Re: Reading textfiles line by line
- From: "Patrice" <nobody@xxxxxxxxxxx>
- Date: Wed, 25 May 2005 21:02:04 +0200
IMO it will never change. For example if I've got a product who handles a
first field with 10 chars and another with 4 chars, the vendor could decide
to export its data as a text file using 10 chars for first field and 4 chars
for the second fields...
Whatever the data are it will never change and each line will have always 14
chars... There is no need to ever use more characters as the first field
can't have more than 10 and the other can't have more than 4...
IMO this is the way this file works..
This is know as "fixed size" fields files (as the size of each field never
change) opposed to "delimited" in which you have a delimiter between
fields...
Patrice
--
"jamait" <jamait@xxxxxxxxxxxxxxxxxxxxxxxxx> a écrit dans le message de
news:4BC203B1-40F1-4D24-AC86-CAD43FAC99E2@xxxxxxxxxxxxxxxx
> So by getting the positions for the columns on the first row i can use
these
> in the following lines?
>
> I think that the column width is set by the max length of the 2nd
> column...so this would probably change if the description in any of the
rows
> is longer. The file is an export from a different software package that I
am
> not able to change.
>
> Is there a way to replace 2 or more spaces with a separator or is there a
> better way to split the columns?
>
> Thanks
>
> /Martin
>
> "Patrice" wrote:
>
> > Sorry but I'm afraid I still don't catch the exact problem.
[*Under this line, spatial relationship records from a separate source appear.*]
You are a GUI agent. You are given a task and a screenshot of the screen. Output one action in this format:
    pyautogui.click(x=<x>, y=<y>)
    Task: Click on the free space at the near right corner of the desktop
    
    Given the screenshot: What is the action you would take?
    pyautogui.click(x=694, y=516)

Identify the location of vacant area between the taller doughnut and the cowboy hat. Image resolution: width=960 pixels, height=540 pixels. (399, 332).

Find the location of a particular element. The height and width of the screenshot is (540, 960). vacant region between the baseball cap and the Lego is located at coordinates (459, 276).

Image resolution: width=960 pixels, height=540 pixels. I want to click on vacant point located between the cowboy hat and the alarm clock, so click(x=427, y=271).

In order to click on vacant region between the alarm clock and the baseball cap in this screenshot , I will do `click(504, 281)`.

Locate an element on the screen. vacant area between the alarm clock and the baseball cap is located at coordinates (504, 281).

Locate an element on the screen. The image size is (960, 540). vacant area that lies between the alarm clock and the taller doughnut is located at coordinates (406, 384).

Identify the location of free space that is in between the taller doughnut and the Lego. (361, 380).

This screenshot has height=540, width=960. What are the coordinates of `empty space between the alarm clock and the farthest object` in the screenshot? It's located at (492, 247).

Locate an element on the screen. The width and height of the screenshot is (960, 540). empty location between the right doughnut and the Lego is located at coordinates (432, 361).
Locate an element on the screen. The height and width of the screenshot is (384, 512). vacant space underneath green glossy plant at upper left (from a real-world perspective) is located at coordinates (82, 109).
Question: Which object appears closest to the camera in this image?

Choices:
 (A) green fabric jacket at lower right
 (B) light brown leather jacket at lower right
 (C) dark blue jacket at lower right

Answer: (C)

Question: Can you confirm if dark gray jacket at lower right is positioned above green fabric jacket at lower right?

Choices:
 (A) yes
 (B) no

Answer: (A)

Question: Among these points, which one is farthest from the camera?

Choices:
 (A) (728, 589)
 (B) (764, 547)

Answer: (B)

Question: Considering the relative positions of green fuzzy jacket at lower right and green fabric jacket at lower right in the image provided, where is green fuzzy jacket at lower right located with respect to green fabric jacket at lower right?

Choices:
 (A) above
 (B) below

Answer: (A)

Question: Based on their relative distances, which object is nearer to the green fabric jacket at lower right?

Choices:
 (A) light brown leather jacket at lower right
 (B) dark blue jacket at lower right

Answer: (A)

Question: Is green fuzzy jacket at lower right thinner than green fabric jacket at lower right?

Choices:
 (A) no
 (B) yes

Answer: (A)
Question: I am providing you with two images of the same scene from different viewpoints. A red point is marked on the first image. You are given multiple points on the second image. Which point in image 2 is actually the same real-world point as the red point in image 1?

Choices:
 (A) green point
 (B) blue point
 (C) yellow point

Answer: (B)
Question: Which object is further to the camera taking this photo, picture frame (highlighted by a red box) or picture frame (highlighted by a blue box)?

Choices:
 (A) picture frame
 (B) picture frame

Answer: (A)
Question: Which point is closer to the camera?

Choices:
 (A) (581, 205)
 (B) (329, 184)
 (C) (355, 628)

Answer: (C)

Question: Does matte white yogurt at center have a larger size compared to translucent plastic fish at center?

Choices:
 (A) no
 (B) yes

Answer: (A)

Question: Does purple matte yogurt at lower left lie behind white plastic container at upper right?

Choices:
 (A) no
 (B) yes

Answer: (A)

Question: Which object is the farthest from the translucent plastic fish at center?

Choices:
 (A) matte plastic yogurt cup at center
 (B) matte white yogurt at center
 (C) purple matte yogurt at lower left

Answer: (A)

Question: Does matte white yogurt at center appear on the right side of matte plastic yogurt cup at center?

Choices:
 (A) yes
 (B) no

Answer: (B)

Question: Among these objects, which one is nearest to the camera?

The two
lines
> > you showed us are using the same format.
> >
> > There is NO separator. Each field uses a *fixed* width :
> >
> > Copy the two lines below :
> > A0012430 REKAL TVÄTTMEDEL EKOMAX 0,5L ST 75.9000
> > A0012550 REKAL TVÄTTMEDEL BIOKULÖR 20KGST 1727.0000
> >
> > Paste this into notepad and use the courier new font.
> >
> > You'll see that 5L and 20KG are starting at the same location (and
always 4
> > characters wide). ST and ST starts at the same location.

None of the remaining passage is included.